----- SOURCE PASSAGE -----

Another comparison I’ve used is the case of departments hiring people with expertise they currently lack but which is substantively important or has high student demand. A SOC department might say, “We could really use a health disparities scholar,” and hire in a way that diversifies their expertise. But that’s not quite right either. It does get at the internal goods of higher ed, but it’s more about content coverage than intellectual exchange. The primary sites of intellectual exchange are journals and conferences. Ideally it happens some within departments, too, but there it’s really a bonus and secondary to the core within-departments of developing and assigning coursework, committee work to keep the wheels spinning, etc.
But I’ve landed on a more appropriate comparison for the need and function of viewpoint diversity: Putting together an academic panel discussion. When setting up a panel, you want a handful of scholars whose expertise is similar enough that they can meaningfully talk to each other, but different enough that they’ll cover the key elements and not all be saying the same thing. Say you want a panel on the consequences of out-of-school suspensions. Of course, you want people discussing the effects on suspended students, which will likely be argued to include long-term negative outcomes. But a major part of the rationale for suspensions is to create a classroom more conducive to learning for all the other non-disruptive students. If you can’t find an expert examining *that* angle, you can’t claim your panel is adequately covering the topic. So as a rough heuristic, we might judge the problem of lack of viewpoint diversity by the quality of panel discussions.

-----

__WHAT IS BEING ASKED__
Return the part of the passage on viewpoint diversity that begins at the words "Another comparison I’ve" and stops after the words "wheels spinning, etc.", copied word for word.

----- EXTRACTED MATERIAL -----

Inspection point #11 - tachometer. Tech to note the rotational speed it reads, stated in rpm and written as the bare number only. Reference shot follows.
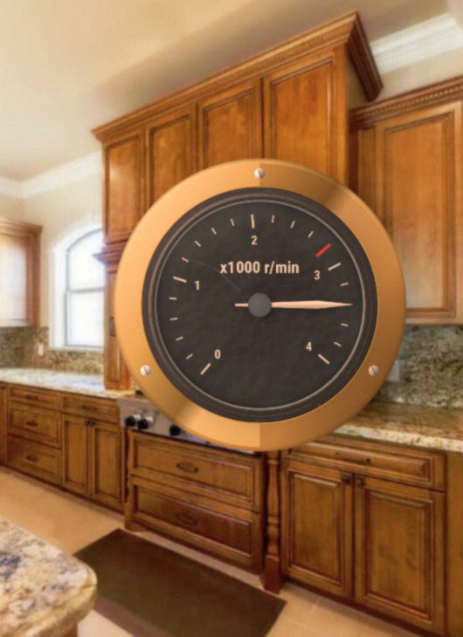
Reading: 3400
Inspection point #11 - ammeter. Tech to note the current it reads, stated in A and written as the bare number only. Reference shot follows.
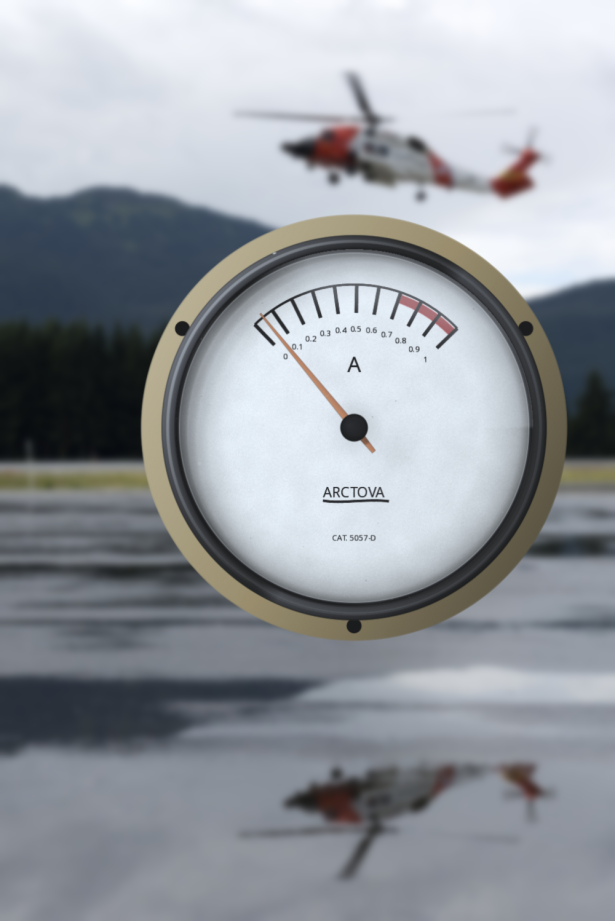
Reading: 0.05
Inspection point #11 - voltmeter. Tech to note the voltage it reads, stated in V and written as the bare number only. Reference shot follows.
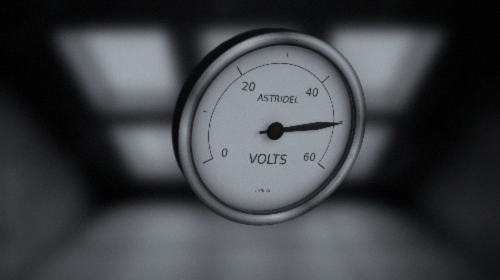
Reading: 50
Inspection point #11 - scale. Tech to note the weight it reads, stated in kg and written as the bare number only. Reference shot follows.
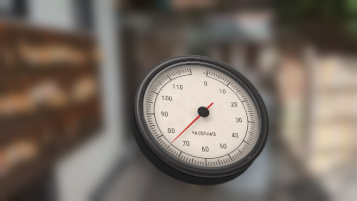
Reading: 75
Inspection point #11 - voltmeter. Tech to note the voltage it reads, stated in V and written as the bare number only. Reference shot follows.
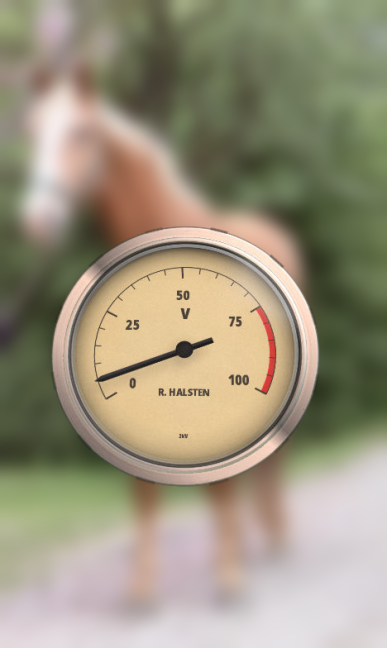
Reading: 5
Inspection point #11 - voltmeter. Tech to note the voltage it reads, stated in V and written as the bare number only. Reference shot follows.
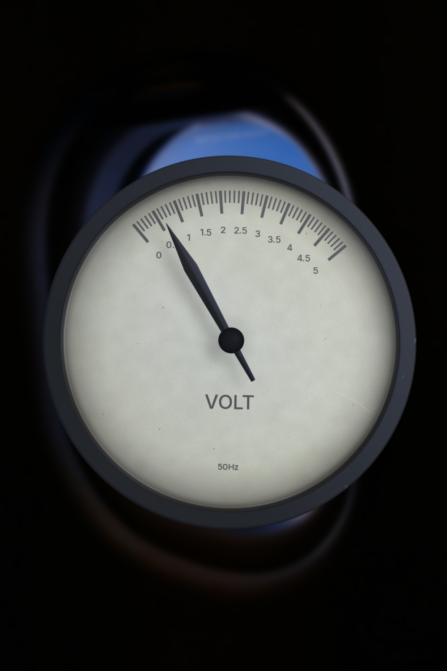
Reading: 0.6
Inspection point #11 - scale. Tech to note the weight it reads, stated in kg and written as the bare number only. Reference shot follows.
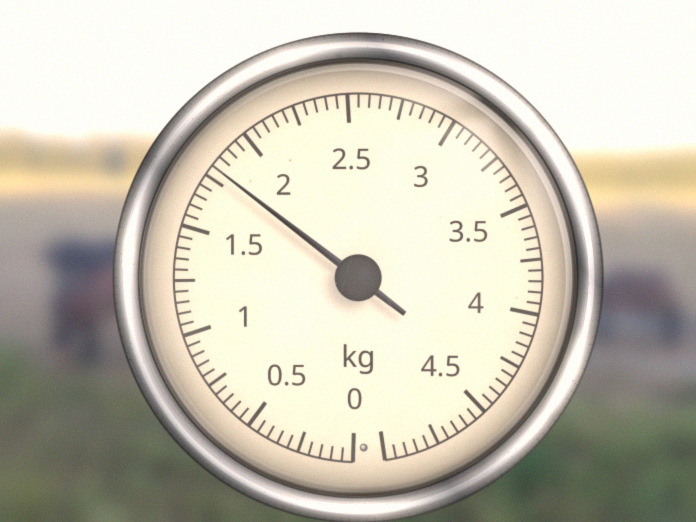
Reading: 1.8
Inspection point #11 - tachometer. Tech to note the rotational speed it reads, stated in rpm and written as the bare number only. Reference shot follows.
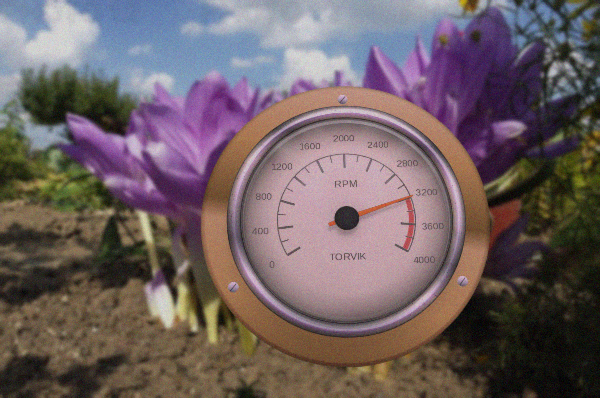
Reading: 3200
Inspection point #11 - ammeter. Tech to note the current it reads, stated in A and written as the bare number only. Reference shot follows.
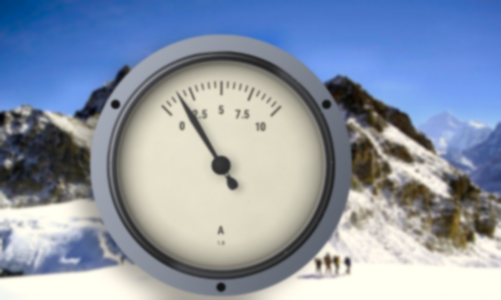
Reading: 1.5
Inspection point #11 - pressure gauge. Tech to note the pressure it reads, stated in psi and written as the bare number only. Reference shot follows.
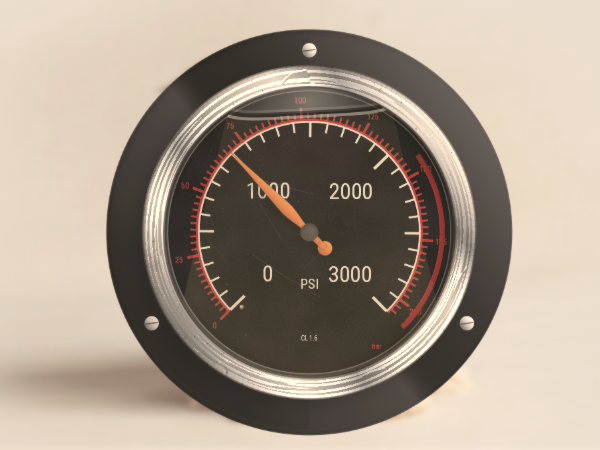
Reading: 1000
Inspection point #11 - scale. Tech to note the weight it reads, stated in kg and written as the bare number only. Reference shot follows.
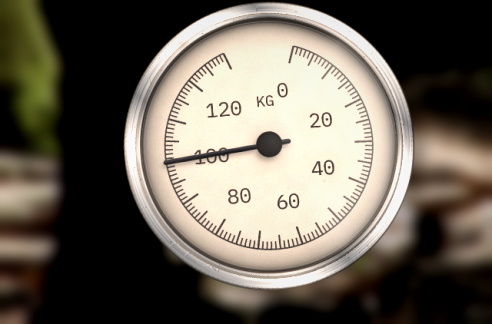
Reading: 100
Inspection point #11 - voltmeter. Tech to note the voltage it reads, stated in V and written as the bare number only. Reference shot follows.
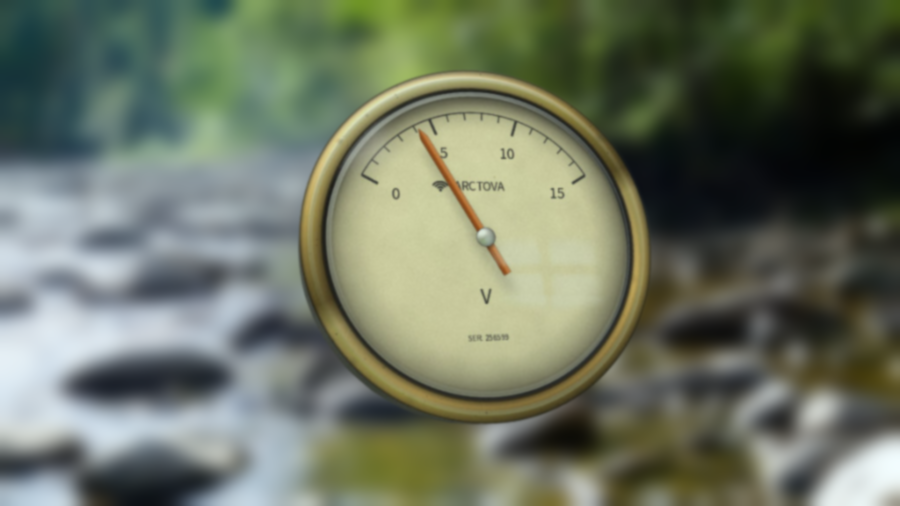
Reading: 4
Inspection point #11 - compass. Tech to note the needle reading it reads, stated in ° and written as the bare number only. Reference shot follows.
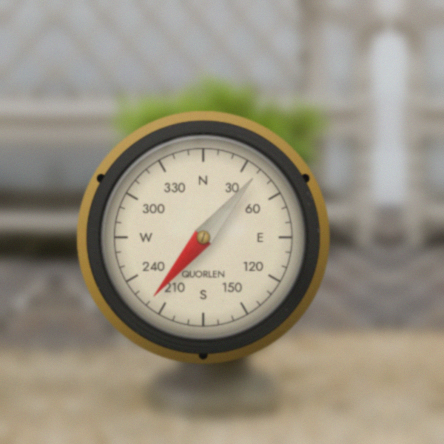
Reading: 220
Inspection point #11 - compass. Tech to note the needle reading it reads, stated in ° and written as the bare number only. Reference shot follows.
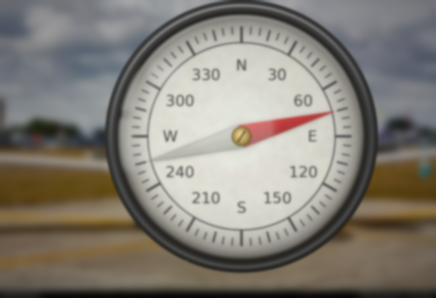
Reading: 75
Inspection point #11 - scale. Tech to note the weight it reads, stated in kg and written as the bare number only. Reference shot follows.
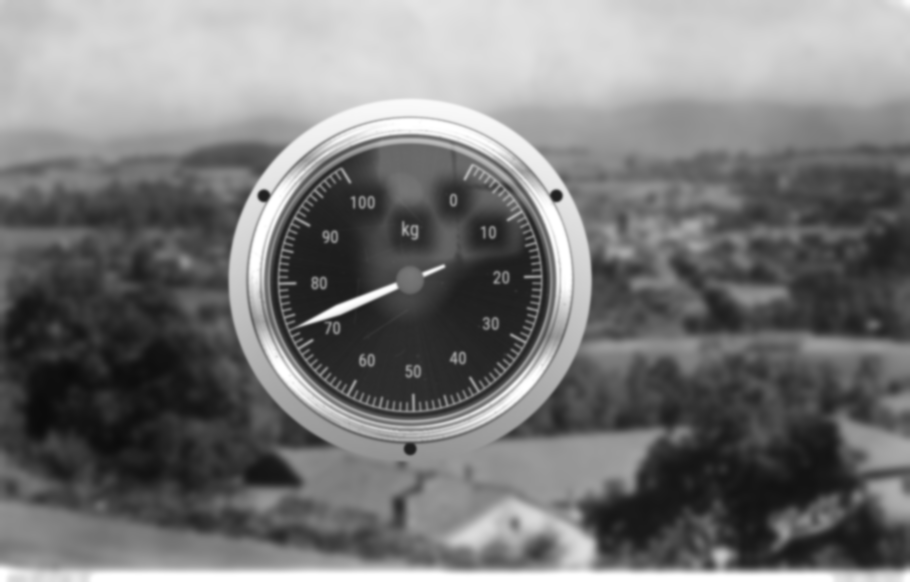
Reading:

-----

__EXPECTED OUTPUT__
Another comparison I’ve used is the case of departments hiring people with expertise they currently lack but which is substantively important or has high student demand. A SOC department might say, “We could really use a health disparities scholar,” and hire in a way that diversifies their expertise. But that’s not quite right either. It does get at the internal goods of higher ed, but it’s more about content coverage than intellectual exchange. The primary sites of intellectual exchange are journals and conferences. Ideally it happens some within departments, too, but there it’s really a bonus and secondary to the core within-departments of developing and assigning coursework, committee work to keep the wheels spinning, etc.